Вернулся и внимательно осмотрел комнату. Труба от печки уходит в потолок. Окошко есть, размером хорошее. Только из толстенных стеклянные блоков в массивной деревянной раме. Рама вделана в стены намертво, считай как стальная решетка на окнах.
Я пометался еще немного по комнатке загнанным зверем, позаглядывал в массивные сундуки оказавшиеся пустыми, поискал кочергу рядом с печкой, и скоро убедился в том, что комнатка хоть и выглядит прилично, а на самом деле форменный карцер.
Устал. И есть хотелось. Упал на кровать. И очень вовремя — дверь открылась и внутрь вошла молоденькая девочка с подносом в руках. И осторожно поставила его на кровать — больше то некуда — и за дверь юркнула.
От двери её контролировали знакомые мои мужички. Взгляд у них плохой. Безразличный. Смотрят на меня, как на объект. За поясом плетки. Это вместо дубинок. Руки на плетках, глаза на мне, мысли о своем. Профессиональнальные тюремщики, чтобы их сплющило.
Поднос и посуда была деревянная. Красивая, лакированная, но как оружие использовать будет затруднительно. Хотел массивную ложку заныкать, но решил, только охрану насторожу. Мало она мне поможет.
Угощали, кстати, славно. Борщ нажористый, хлеб, ветчина копченая, мороженные ягоды какие-то. Первый раз в этой жизни наелся, можно сказать.

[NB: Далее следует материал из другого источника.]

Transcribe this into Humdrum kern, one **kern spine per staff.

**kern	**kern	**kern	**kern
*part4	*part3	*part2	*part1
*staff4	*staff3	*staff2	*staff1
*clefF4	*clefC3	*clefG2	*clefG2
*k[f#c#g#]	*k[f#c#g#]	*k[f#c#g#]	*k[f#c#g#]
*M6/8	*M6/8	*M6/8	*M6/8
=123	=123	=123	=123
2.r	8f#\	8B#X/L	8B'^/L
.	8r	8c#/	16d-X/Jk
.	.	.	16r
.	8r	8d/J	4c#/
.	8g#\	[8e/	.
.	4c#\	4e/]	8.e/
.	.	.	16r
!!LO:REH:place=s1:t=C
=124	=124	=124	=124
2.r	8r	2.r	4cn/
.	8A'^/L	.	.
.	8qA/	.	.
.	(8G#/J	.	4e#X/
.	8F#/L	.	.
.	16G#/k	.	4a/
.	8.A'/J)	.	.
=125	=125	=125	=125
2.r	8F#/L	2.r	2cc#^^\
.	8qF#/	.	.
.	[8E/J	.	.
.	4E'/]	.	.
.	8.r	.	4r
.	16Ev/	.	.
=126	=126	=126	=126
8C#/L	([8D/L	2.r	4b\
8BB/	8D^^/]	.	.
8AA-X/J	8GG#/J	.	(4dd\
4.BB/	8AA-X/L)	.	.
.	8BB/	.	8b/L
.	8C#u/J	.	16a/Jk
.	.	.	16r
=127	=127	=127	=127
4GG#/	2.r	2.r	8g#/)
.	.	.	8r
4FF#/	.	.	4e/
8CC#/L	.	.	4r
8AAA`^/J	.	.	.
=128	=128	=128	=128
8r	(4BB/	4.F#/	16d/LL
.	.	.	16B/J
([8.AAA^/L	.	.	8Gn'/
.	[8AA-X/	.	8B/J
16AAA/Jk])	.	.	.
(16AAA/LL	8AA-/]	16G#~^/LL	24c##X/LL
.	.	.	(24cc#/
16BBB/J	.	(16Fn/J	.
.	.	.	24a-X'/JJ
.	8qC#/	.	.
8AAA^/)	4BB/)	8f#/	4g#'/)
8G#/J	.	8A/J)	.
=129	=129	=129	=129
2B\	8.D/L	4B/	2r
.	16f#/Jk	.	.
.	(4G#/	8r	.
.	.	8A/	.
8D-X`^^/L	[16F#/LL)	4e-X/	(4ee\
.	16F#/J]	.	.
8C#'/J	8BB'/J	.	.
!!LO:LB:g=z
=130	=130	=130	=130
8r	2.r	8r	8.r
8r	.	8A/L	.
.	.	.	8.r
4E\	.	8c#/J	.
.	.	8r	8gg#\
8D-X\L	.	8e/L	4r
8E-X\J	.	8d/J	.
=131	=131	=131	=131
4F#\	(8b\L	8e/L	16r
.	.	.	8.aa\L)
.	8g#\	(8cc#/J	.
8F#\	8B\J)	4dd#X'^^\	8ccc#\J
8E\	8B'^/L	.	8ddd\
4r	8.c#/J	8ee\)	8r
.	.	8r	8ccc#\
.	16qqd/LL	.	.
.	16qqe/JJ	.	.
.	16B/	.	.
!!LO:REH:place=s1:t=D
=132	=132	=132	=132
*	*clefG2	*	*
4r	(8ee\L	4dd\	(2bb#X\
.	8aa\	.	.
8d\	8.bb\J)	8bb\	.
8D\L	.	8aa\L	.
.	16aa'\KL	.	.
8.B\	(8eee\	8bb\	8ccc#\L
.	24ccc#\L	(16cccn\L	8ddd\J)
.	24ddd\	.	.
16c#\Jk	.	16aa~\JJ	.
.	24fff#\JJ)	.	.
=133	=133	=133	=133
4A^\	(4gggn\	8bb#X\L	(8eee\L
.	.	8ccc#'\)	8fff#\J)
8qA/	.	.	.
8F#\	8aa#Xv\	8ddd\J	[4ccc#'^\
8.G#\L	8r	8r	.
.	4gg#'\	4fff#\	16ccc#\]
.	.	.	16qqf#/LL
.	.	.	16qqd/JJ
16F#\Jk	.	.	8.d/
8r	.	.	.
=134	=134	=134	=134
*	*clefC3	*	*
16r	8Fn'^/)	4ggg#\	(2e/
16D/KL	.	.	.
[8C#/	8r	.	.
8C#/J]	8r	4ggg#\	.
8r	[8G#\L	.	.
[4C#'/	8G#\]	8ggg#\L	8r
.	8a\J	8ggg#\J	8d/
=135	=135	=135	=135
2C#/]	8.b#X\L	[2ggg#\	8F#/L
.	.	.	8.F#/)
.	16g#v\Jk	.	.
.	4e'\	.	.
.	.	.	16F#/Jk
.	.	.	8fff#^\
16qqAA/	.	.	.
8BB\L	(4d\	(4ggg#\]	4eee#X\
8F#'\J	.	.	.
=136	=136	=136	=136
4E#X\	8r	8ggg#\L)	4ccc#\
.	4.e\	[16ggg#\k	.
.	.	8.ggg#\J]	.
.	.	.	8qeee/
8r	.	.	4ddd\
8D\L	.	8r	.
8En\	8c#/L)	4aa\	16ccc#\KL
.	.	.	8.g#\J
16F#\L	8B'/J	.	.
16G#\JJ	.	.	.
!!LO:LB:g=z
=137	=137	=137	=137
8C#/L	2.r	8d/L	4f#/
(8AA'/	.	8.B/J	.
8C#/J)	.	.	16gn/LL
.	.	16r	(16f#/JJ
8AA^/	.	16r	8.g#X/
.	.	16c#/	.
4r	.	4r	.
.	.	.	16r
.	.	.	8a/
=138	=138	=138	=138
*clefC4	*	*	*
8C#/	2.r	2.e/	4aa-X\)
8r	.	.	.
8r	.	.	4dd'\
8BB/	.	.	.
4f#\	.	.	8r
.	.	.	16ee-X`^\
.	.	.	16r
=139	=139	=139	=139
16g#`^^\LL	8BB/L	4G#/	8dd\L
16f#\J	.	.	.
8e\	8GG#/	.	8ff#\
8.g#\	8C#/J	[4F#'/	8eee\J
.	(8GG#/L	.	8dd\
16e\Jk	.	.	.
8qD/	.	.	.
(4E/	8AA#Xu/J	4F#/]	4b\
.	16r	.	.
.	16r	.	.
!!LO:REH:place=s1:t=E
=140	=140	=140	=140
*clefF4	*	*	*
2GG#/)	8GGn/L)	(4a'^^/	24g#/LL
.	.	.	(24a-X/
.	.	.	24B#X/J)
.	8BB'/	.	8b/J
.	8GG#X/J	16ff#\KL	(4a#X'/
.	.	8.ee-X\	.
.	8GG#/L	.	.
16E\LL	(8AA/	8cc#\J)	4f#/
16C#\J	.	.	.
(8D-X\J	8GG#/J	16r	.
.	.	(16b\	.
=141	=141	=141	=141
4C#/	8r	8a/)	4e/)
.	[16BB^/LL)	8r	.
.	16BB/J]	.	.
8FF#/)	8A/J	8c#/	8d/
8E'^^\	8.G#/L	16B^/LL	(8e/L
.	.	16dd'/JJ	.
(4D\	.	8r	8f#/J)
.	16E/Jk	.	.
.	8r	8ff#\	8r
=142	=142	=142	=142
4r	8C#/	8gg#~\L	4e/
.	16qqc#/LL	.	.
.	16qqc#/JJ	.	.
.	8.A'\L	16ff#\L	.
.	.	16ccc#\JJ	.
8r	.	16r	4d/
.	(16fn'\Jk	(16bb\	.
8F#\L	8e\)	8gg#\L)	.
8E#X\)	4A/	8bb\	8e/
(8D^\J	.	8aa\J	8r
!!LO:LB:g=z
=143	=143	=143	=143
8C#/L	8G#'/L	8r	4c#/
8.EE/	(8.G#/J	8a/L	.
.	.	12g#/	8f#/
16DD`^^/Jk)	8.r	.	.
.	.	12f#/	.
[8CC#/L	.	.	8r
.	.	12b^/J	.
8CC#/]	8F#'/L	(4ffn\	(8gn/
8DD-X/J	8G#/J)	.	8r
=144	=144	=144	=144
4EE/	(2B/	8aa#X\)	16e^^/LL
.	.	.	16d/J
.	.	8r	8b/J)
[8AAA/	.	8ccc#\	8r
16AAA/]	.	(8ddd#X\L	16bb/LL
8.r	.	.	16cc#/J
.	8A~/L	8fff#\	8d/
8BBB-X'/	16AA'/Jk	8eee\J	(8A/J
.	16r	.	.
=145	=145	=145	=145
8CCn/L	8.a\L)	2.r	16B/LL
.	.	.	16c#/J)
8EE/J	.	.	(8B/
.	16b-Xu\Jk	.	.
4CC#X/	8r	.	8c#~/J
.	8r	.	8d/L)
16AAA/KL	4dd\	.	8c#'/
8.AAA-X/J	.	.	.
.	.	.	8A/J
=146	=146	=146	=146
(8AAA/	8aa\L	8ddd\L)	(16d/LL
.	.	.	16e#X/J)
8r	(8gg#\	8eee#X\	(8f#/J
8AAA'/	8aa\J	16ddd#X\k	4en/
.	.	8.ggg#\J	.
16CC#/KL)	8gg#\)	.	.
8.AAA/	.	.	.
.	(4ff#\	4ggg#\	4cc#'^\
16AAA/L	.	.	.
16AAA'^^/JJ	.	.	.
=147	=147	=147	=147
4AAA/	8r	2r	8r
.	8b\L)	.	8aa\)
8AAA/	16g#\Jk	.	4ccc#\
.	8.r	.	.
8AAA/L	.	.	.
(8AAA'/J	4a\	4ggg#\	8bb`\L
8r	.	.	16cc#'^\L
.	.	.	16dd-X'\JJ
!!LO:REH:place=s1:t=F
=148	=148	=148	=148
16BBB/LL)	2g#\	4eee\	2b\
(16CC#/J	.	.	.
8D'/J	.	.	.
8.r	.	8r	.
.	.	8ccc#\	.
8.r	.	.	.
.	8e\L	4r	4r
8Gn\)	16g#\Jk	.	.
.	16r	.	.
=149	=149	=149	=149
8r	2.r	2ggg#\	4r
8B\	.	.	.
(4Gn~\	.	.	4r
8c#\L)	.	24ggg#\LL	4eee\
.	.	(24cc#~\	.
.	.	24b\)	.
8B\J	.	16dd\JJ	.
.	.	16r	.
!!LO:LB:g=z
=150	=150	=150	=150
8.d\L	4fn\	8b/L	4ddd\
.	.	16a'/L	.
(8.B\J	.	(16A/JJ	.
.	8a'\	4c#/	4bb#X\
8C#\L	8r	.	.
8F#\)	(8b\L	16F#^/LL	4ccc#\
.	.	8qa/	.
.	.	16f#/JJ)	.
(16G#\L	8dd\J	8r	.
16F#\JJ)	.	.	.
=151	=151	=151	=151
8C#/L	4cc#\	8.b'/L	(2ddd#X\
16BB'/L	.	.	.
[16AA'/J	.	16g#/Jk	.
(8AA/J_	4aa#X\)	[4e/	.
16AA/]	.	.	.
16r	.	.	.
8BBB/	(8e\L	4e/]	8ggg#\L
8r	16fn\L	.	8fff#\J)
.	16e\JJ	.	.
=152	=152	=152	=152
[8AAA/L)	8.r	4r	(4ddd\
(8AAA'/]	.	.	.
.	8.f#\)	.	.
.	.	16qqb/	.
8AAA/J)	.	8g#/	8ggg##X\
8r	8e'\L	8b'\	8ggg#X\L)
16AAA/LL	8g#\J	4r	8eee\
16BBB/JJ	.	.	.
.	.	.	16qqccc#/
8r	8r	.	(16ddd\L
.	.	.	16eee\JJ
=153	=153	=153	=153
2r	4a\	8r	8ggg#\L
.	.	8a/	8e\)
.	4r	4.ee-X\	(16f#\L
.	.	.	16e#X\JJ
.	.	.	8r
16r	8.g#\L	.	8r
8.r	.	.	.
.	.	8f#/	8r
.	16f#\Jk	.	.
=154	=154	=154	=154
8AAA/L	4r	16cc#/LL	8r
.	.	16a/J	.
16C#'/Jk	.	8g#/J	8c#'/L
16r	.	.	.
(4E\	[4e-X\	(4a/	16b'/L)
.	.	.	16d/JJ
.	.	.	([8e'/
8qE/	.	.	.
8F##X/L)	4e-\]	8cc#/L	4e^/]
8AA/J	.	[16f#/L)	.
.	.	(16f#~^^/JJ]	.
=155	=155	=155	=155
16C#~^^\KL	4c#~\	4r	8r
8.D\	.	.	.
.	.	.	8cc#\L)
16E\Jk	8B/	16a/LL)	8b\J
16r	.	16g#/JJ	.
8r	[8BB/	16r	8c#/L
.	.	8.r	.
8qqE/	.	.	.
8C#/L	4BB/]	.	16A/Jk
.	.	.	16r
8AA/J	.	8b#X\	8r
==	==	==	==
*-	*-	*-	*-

Увлекся, переел, отвалился, благо кровать уже под жопой. Мягкая.
Подошел Тимошка, тот, кто сбледнул с лица. Демонстративно пересчитал ложки. Кивнул, проскрипел гнусавым голосом:
— Молодец, княжич. Учишься, — я вяло вспомнил, что предыдущий хозяин этого тела пытался уже с помощью ложки сбежать. Крысомордому повезло, на самом деле. Сначала я ел и рот был занят. А теперь я поел и препираться было лень. Поэтому я только поудобнее устроился, накрылся шкурой и задремал. Почти мгновенно. Видать восстановление сломанных костей хоть и волшебная штука, а постельного режима все равно требует. Даже не помню, как посуду убрали. И проспал бы я свой шанс на побег, если бы не вмешательство семьи.
Судя по внутреннему ощущению, спал я недолго, просто глаза на минутку прикрыл. А судя по солнышку за окошком, уснул я в обед, и только ночью проснулся. И то, потому что дверь распахнулась и в мою опочивальню княжескую ворвались три моих сводные сестры.
Красивые. У всех пухлые губы, большие черные глаза, высокие скулы и темная кожа. Выделяются на фоне остальных как черные вороны на фоне белых ворон.
Строго говоря, брать в жены Ядвигу с тремя дочками моему отцу было бы неприлично, если бы та уже не была вдовой Византийского царевича. Это, вроде как, поднимала её статус вровень с императорским и было бы даже круто. Если бы династию её мужа не свергли. Византия государство цивилизованное, поэтому муж у неё умер в тюрьме от скоротечного воспаления легких, а сама Ядвига вернулась домой.
Что интересно, умер в один день с отцом и братом. Вот такой опасный климат на черноморском побережье, кто бы мог подумать.
От базилевсов дочки Ядвиги унаследовали не только миндалевидный разрез глаз и темную кожу, но и византийский характер.
Поговоришь ними за обедом, особенно если ты им зачем-то нужен — лапочки, душечки и очаровашки. Аж медом сочатся. А вот если ты в их руках…
— А ну пшел вон с кровати, пес! — заорала старшенькая, Федосья и запрыгнула на кровать, намереваясь пнуть меня с размаху. Она у нас заводила. В руках увесистая плетка-семихвостка. Нет, стегать меня она не будет, от этого следы остаются. Кожаные концы плетки обернуты туго вокруг рукояти, получается солидная такая дубинка с гуманизатором. Я успел скатиться с кровати раньше чем она меня пнула и отскочил к окну.
Анфуса, средненькая, как всегда, на подхвате — обежала вокруг кровати, перекрывая возможность обхода.
Младшенькая, Лушенька, самая красивая и самая тихая, осталась за спинами сестер. Но я уже вспомнил — половина самых больших гадостей придумана именно ей. Вдохновитель. Вот и сейчас Лушенька плотно прикрыла за собой дверь и встала перед ней, почти томно мне улыбаясь. Вроде и не приделах, а на самом деле отрезает пути отступления.
Они почти погодки, старшей двадцать один, младшей восемнадцать. Ну и статью в мамку пошли. А я только начал в силу входить. Они выше, тяжелее. Не боятся, знают что сильнее.